We wanted to build something that feels human. Music is deeply emotional, yet most apps treat it as data: playlists, algorithms, and charts. We thought: what if your computer could actually feel your vibe and create music to match it? That’s where Angelus was born — an AI that reads your expressions and body rhythm to generate music that matches your emotional state in real time.
Angelus uses your webcam to understand how you feel and move. It detects facial expressions (happy, sad, stressed, excited), tracks head movement to estimate BPM (beats per minute), and recognizes hand gestures for playback control. After analyzing 10 seconds of biometric data, it generates custom music through AI that perfectly matches your emotional state and energy level. The system integrates with your Spotify profile to personalize genre selection based on your listening history.
Frontend: Built with React, TypeScript, and Vite, featuring real-time WebRTC video streaming, Spotify OAuth integration via @spotify/web-api-ts-sdk, and dynamic audio visualization.
Backend: Python Flask server with WebRTC (aiortc) for low-latency video processing. We use MediaPipe Face Mesh (468 3D facial landmarks) for emotion detection and head-motion BPM estimation via velocity-based signal processing with Welch PSD and autocorrelation analysis. Emotion classification runs through Roboflow’s inference server with EMA smoothing and hysteresis filtering for stable predictions.
AI Pipeline: Collected biometric data (emotion distribution, average BPM) feeds into Claude 3.5 Haiku via the Anthropic API, which generates creative, contextually-aware music prompts. These prompts are sent to either ElevenLabs Music Generation API or Suno AI to synthesize 30-second audio tracks.
Key Technologies: OpenCV, NumPy, SciPy (signal processing), asyncio (concurrent video processing), Tailwind CSS, and hand gesture detection via MediaPipe Hands for palm-based controls.
Architecting WebRTC streaming with Flask’s synchronous nature required running asyncio event loops in separate threads with custom exception handlers for connection stability.
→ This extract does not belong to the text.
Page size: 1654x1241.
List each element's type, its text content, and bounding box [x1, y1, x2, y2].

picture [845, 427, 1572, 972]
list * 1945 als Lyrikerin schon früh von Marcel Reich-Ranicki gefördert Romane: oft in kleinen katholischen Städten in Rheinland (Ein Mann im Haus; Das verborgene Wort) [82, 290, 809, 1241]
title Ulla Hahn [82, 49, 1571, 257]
Implementing robust BPM detection from subtle head movements using Savitzky-Golay filtering, band-pass filtering (0.6–3.2 Hz), and Kalman filtering to eliminate noise while maintaining responsiveness. Preventing emotion classification jitter through exponential moving averages (EMA) and hysteresis thresholds to avoid rapid label switching. Handling unofficial Suno API rate limits and session management, requiring fallback logic to ElevenLabs with proper error handling for CAPTCHA and connection resets. Synchronizing 10-second data collection windows across async video frames while maintaining real-time UI feedback. Accomplishments that we're proud of Built a full camera-to-music pipeline with multi-modal biometric fusion (facial emotion + head BPM + hand gestures) in under 36 hours. Achieved sub-100ms latency for facial landmark extraction, processing 468 3D points per frame at 30 FPS. Implemented production-grade signal processing algorithms including Welch periodograms, normalized autocorrelation, and scalar Kalman filters for BPM smoothing. Created an intelligent prompt generation system that considers a user’s Spotify preferences, emotional context, and physical energy to craft coherent music descriptions for generative AI. Designed a cohesive brand identity where technology feels invisible — Angelus feels futuristic but human. What we learned We discovered that building empathetic AI requires balancing responsiveness with stability — raw sensor data is noisy, so we layered multiple filtering techniques (EMA, Kalman, hysteresis) to extract meaningful patterns without lag. We gained deep expertise in WebRTC architecture, learning to bridge async Python video processing with synchronous Flask endpoints using asyncio.run_coroutine_threadsafe(). On the AI side, we learned that prompt engineering is crucial — Claude’s ability to transform raw biometric statistics into creative, musically coherent descriptions made the difference between generic and emotionally resonant output. We also learned that good UX isn’t about showing all the data — it’s about showing the right data at the right time.
We’re working on:
Continuous emotion adaptation: Using streaming music APIs to modulate tempo, key, and intensity mid-song based on real-time biometric feedback. Mobile application: React Native version using the phone’s front camera with on-device TensorFlow Lite models for privacy-preserving emotion detection. Expanded biometric inputs: Eye tracking for attention detection, micro-expression analysis for stress/anxiety states, and posture detection for energy levels. Social features: Shareable “mood snapshots” showing your emotional journey and generated soundtrack. Mood Marketplace: Platform where artists can upload emotion-tagged tracks that Angelus intelligently blends with generated content.